VA: I think so. And not just using molecular diagnostic techniques, but I think the mindset has been to say we need to sub-segment disease and we need to really understand the molecular bases or the individual characteristics of each individual patient that we’re facing. So the one size fits all medicine is disappearing not just with molecular techniques but with others. I think that’s as I said earlier reflected in the way that pharmaceutical companies are facing or looking at clinical development and the way they’re constructing trials, I think it’s also frankly become a more well accepted thought in a majority of patients. I think patients are increasingly sophisticated in these types of measurements that are out there and are increasingly expecting to have advanced testing done prior to initiation of medical treatment.
So I think there’s a significant groundswell in this area which is actually going to be accelerated as we see further penetration of next generation sequencing. We’re at the end of the beginning, I tell people, we’re at the end of the phase where being able to measure and qualify patients for particular therapies is a novelty, and has now moved into the area of being somewhat of an expectation.
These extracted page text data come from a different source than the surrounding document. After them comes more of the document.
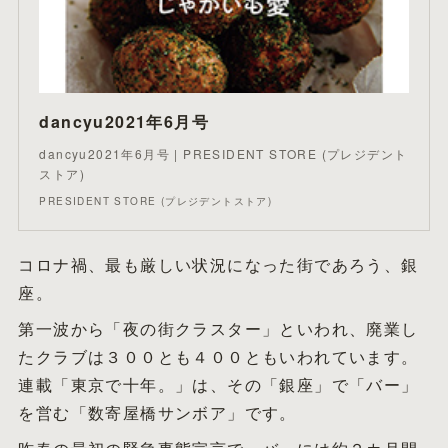
dancyu2021年6月号
dancyu2021年6月号 | PRESIDENT STORE (プレジデント
ストア)
PRESIDENT STORE (プレジデントストア)
コロナ禍、最も厳しい状況になった街であろう、銀
座。
第一波から「夜の街クラスター」といわれ、廃業し
たクラブは３００とも４００ともいわれています。
連載「東京で十年。」は、その「銀座」で「バー」
を営む「数寄屋橋サンボア」です。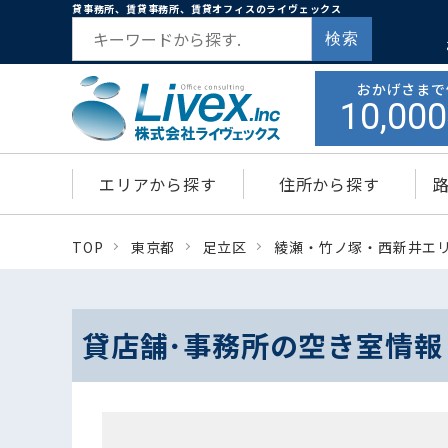
貸事務所、賃貸事務所、賃貸オフィスのライヴェックス
検索
おかげさまで
10,000
エリアから探す
住所から探す
TOP
東京都
足立区
綾瀬・竹ノ塚・西新井エ
貸店舗･事務所の空き室情報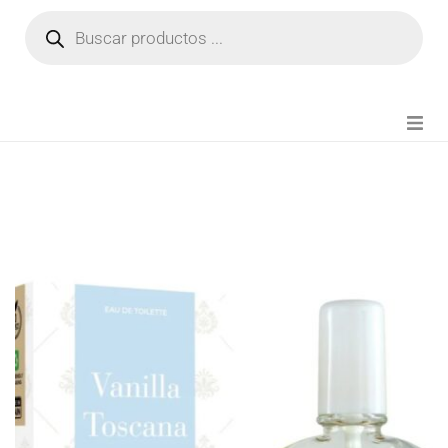
NOVEDADES
FIANZA TIKTOK
MODA CHICA
BEAUTY
PERFUMES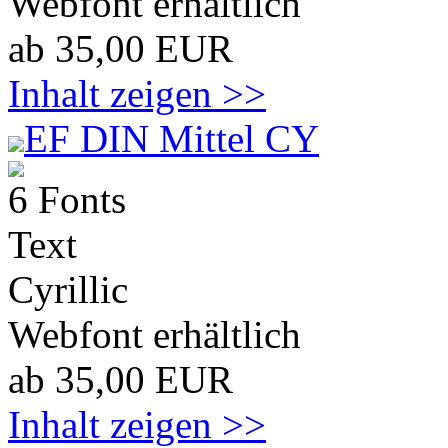
Webfont erhältlich
ab 35,00 EUR
Inhalt zeigen >>
EF DIN Mittel CY
6 Fonts
Text
Cyrillic
Webfont erhältlich
ab 35,00 EUR
Inhalt zeigen >>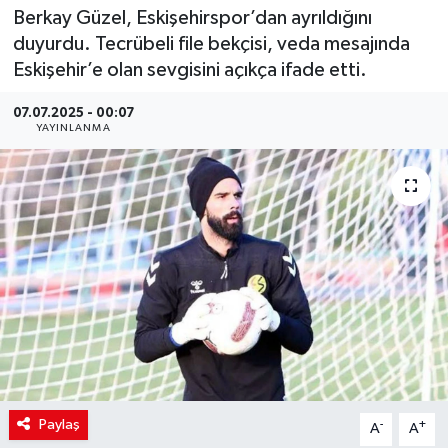
Berkay Güzel, Eskişehirspor’dan ayrıldığını
duyurdu. Tecrübeli file bekçisi, veda mesajında
Eskişehir’e olan sevgisini açıkça ifade etti.
07.07.2025 - 00:07
YAYINLANMA
Paylaş
-
+
A
A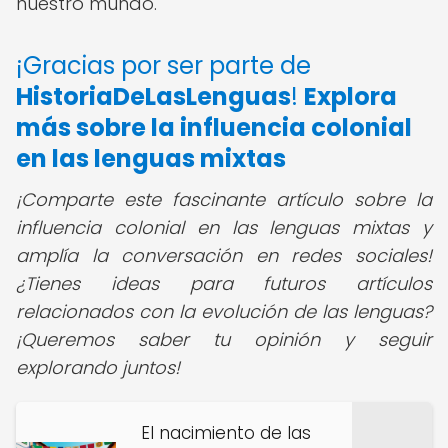
nuestro mundo.
¡Gracias por ser parte de
HistoriaDeLasLenguas
!
Explora
más sobre la influencia colonial
en las lenguas mixtas
¡Comparte este fascinante artículo sobre la
influencia colonial en las lenguas mixtas y
amplía la conversación en redes sociales!
¿Tienes ideas para futuros artículos
relacionados con la evolución de las lenguas?
¡Queremos saber tu opinión y seguir
explorando juntos!
El nacimiento de las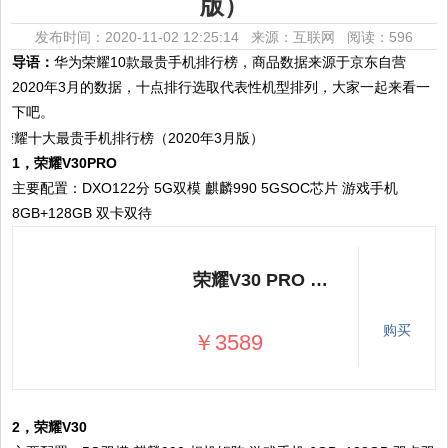
版）
发布时间：2020-11-02 12:25:14 来源：互联网
阅读：596
导语：
华为荣耀10款最贵手机排行榜，商品数据来源于京东自营
2020年3月的数据，十点排行选取代表性机型排列，大家一起来看一
下吧。
1，荣耀V30PRO
主要配置：DXO122分 5G双模 麒麟990 5GSOC芯片 游戏手机
8GB+128GB 双卡双待
荣耀V30 PRO 李现同款 DXO122分 5G双模 麒麟990 5GSOC芯片 双超级快充 游戏手机8GB+128GB冰岛幻境 双卡双待
购买
￥3589
2，荣耀V30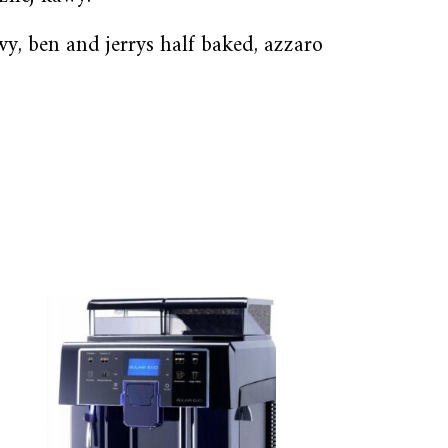
wy, ben and jerrys half baked, azzaro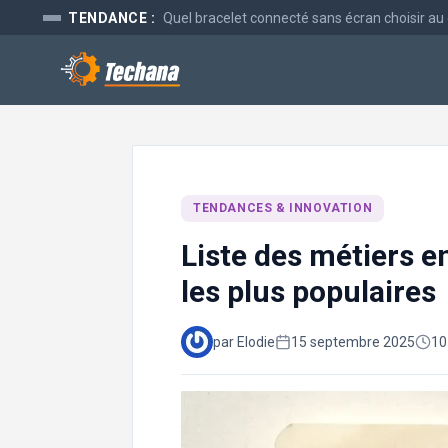
Aller
TENDANCE :
Quel bracelet connecté sans écran choisir au
au
contenu
TENDANCES & INNOVATION
Liste des métiers e
les plus populaires
par Elodie
15 septembre 2025
10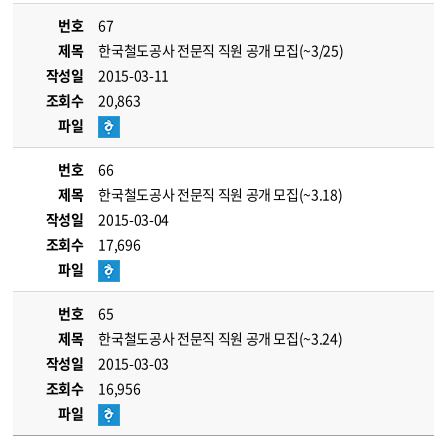
번호
67
제목
한국철도공사 전문직 직원 공개 모집(~3/25)
작성일
2015-03-11
조회수
20,863
파일
번호
66
제목
한국철도공사 전문직 직원 공개 모집(~3.18)
작성일
2015-03-04
조회수
17,696
파일
번호
65
제목
한국철도공사 전문직 직원 공개 모집(~3.24)
작성일
2015-03-03
조회수
16,956
파일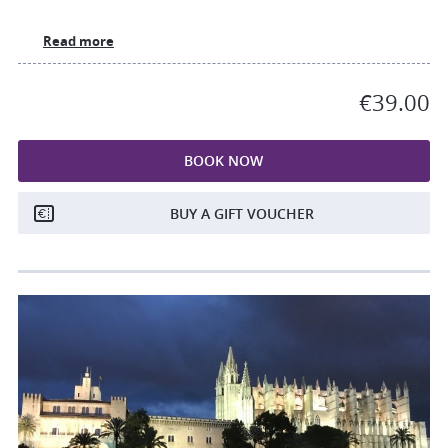
Read more
€39.00
BOOK NOW
BUY A GIFT VOUCHER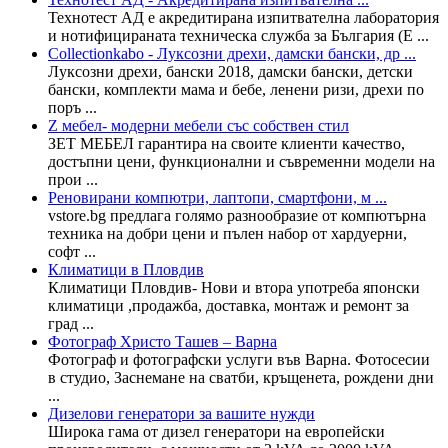
Технотест АД е акредитирана изпитвателна лаборатория
и нотифицираната техническа служба за България (E ...
Collectionkabo - Луксозни дрехи, дамски бански, др ...
Луксозни дрехи, бански 2018, дамски бански, детски
бански, комплекти мама и бебе, ленени ризи, дрехи по
поръ ...
Z мебел- модерни мебели със собствен стил
ЗЕТ МЕБЕЛ гарантира на своите клиенти качество,
достъпни цени, функционални и съвременни модели на
прои ...
Реновирани компютри, лаптопи, смартфони, м ...
vstore.bg предлага голямо разнообразие от компютърна
техника на добри цени и пълен набор от хардуерни,
софт ...
Климатици в Пловдив
Климатици Пловдив- Нови и втора употреба японски
климатици ,продажба, доставка, монтаж и ремонт за
град ...
Фотограф Христо Ташев – Варна
Фотограф и фотографски услуги във Варна. Фотосесии
в студио, Заснемане на сватби, кръщенета, рождени дни
...
Дизелови генератори за вашите нужди
Широка гама от дизел генератори на европейски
But I also think that we’re on the threshold of a radical expansion of information about individual patients. Not that this is going to transform the practice of medicine in the next three, four, five years, but in the long run the ready availability of whole genome sequencing will show us another wave of personalized medicine, in another significant movement away from one size fits all.
As a side note, I don’t know that that next generation sequencing is something that I would look at as being a routine clinical practice with a fully blown set of correlates to human disease for many years. But the early trend lines are there, the early indicators of widespread adoption are there, the technology is rapidly catching up. The development of the clinical correlates of all that information may take some time, in fact will take some time. But I think the early warning signs or the early signs of progression in this area are clearly in place. Although we’ve come a long way from normative to personalized medicine I think we have a huge quantum leap ahead of us as well.